The proliferation of approval flows stems from shared anxieties: “The rationale for decisions is invisible,” “Accountability cannot be fulfilled,” and “We cannot verify things later.” In essence, the decisions themselves are not being preserved within the organization. Adding approvals in this state creates a counterproductive effect: the number of people involved increases, but the quality of decisions does not improve, and responsibility becomes even more ambiguous.

What’s Needed Instead of Approval is “History”

Fundamentally, the roles that approval is meant to fulfill are twofold: “to guarantee the validity of a decision” and “to record who thought what and how.” The latter can be achieved without approval. That alternative is the choice to record decision history within a system.

Specialist Implementation Layer (How)

Elements to Preserve as Decision History

When preserving decision history, the conclusion itself is not the most important part. At a minimum, the following points must be recorded:

  • The person who made the decision
  • The date and time of the decision
  • The assumptions/premises of the decision
  • The rationale (why it was made)
  • Anticipated risks

If this information is preserved, it can be verified later, corrections can be made, and the same mistakes can be prevented.

Use Systems for “Reversibility,” Not “Control”

A system for recording decision history is not for management or surveillance. Its sole purpose is to create a state where decisions can be reconsidered later. With a history preserved, you gain benefits like being able to override a decision, avoiding blame on the decision-maker, and being able to discuss issues as structural problems.

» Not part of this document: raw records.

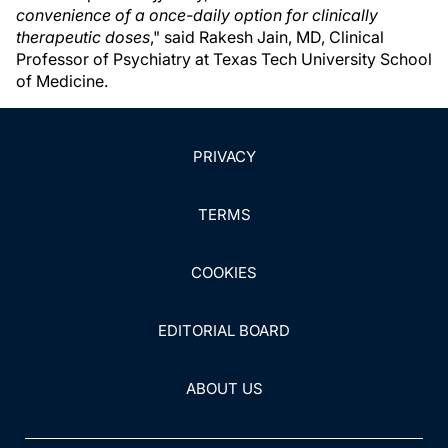
convenience of a once-daily option for clinically
therapeutic doses
," said Rakesh Jain, MD, Clinical
Professor of Psychiatry at Texas Tech University School
of Medicine.
PRIVACY
TERMS
COOKIES
EDITORIAL BOARD
ABOUT US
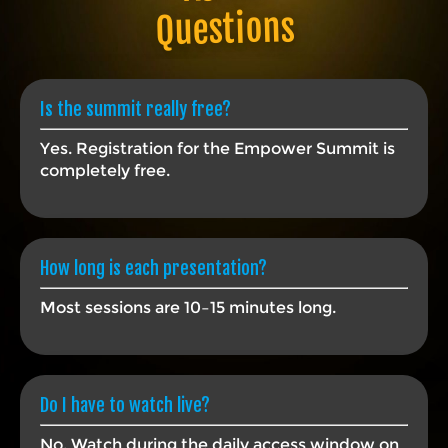
Questions
Is the summit really free?
Yes. Registration for the Empower Summit is
completely free.
How long is each presentation?
Most sessions are 10–15 minutes long.
Do I have to watch live?
No. Watch during the daily access window on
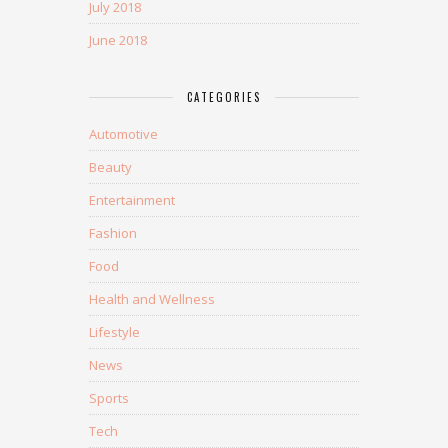
July 2018
June 2018
CATEGORIES
Automotive
Beauty
Entertainment
Fashion
Food
Health and Wellness
Lifestyle
News
Sports
Tech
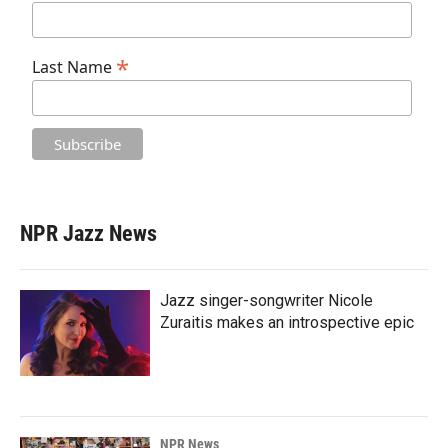
*
Last Name
NPR Jazz News
Jazz singer-songwriter Nicole
Zuraitis makes an introspective epic
NPR News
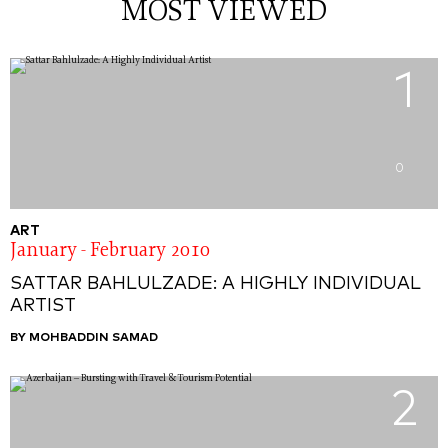
MOST VIEWED
1
0
ART
January - February 2010
SATTAR BAHLULZADE: A HIGHLY INDIVIDUAL
ARTIST
BY MOHBADDIN SAMAD
2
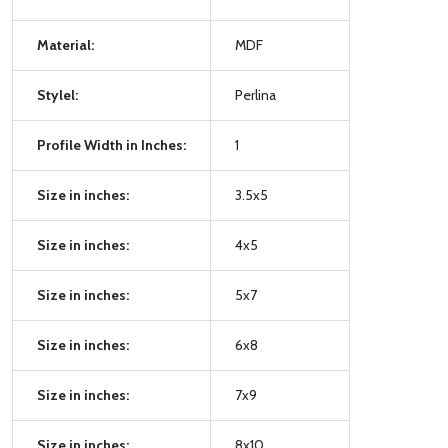
Material:
MDF
Stylel:
Perlina
Profile Width in Inches:
1
Size in inches:
3.5x5
Size in inches:
4x5
Size in inches:
5x7
Size in inches:
6x8
Size in inches:
7x9
Size in inches:
8x10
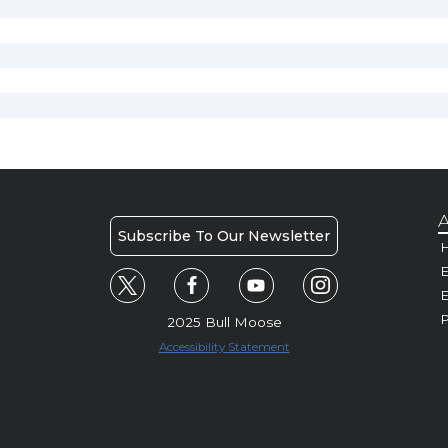
A
Subscribe To Our Newsletter
H
E
P
2025 Bull Moose
Accessibility Statement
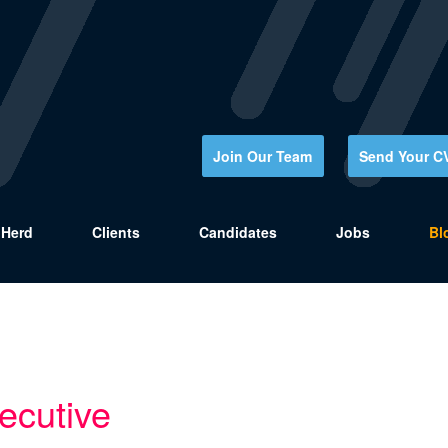
Join Our Team
Send Your C
Herd
Clients
Candidates
Jobs
Bl
ecutive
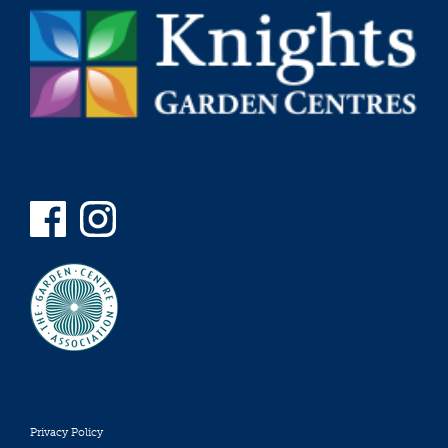
Privacy Policy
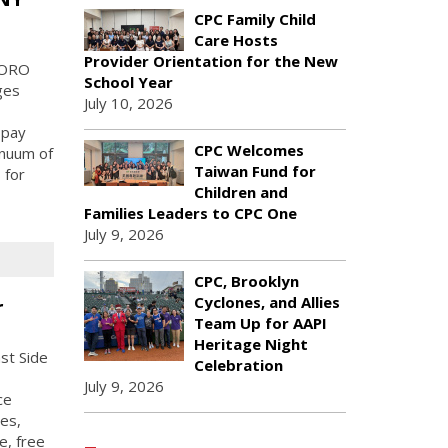
CPC Family Child
Care Hosts
Provider Orientation for the New
BORO
School Year
ges
July 10, 2026
 pay
CPC Welcomes
inuum of
Taiwan Fund for
 for
Children and
Families Leaders to CPC One
July 9, 2026
CPC, Brooklyn
Cyclones, and Allies
r
Team Up for AAPI
Heritage Night
st Side
Celebration
July 9, 2026
ce
es,
e, free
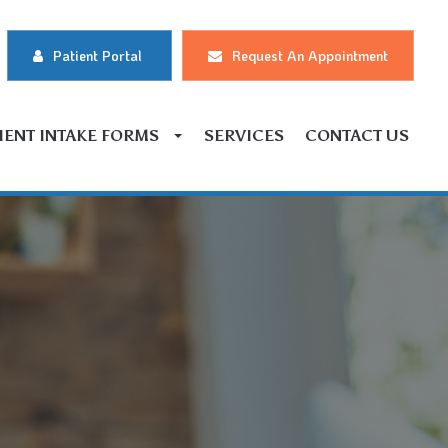
Patient Portal
Request An Appointment
IENT INTAKE FORMS
SERVICES
CONTACT US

This allows the organization to move forward safely without relying on approvals.

What Happens When You Add More Approvals

If you increase approvals without preserving decision history, the following phenomena are likely to occur:

  • Everyone becomes just a “reviewer”
  • No one understands the reasoning behind the decision
  • Responsibility is diffused, and no one learns

This is a state where approval exists to stop decision-making.

Common Misconceptions

Misconception ①: Recording History Stifles Frontline Initiative

The cause of stifled initiative is not the record itself, but rather retroactive evaluation or personal criticism. Having a history allows decisions to be treated as structural issues, not personal ones.

Misconception ②: History Management is for Large Corporations

Decision history is even more critical for smaller organizations (SMEs). The effect is significant because accumulated decisions become an asset and help prevent knowledge from being siloed within individuals.

Final Questions to Confirm with This Decision

Do you truly need approval, or do you need history? Can you explain the reasoning to a third party? Is the decision in a state where it can be corrected later? If you cannot answer these, there may be room to consider designing a system to preserve history before adding more approvals.

Summary (No Single Answer)

Approval is not a means to preserve decisions. Decision history guarantees reversibility (the state of being correctable later). Before adding more approvals, consider organizational design that preserves decisions. What protects an organization is not the number of approvals, but the history of its decisions. This is the core of reversible management decision-making.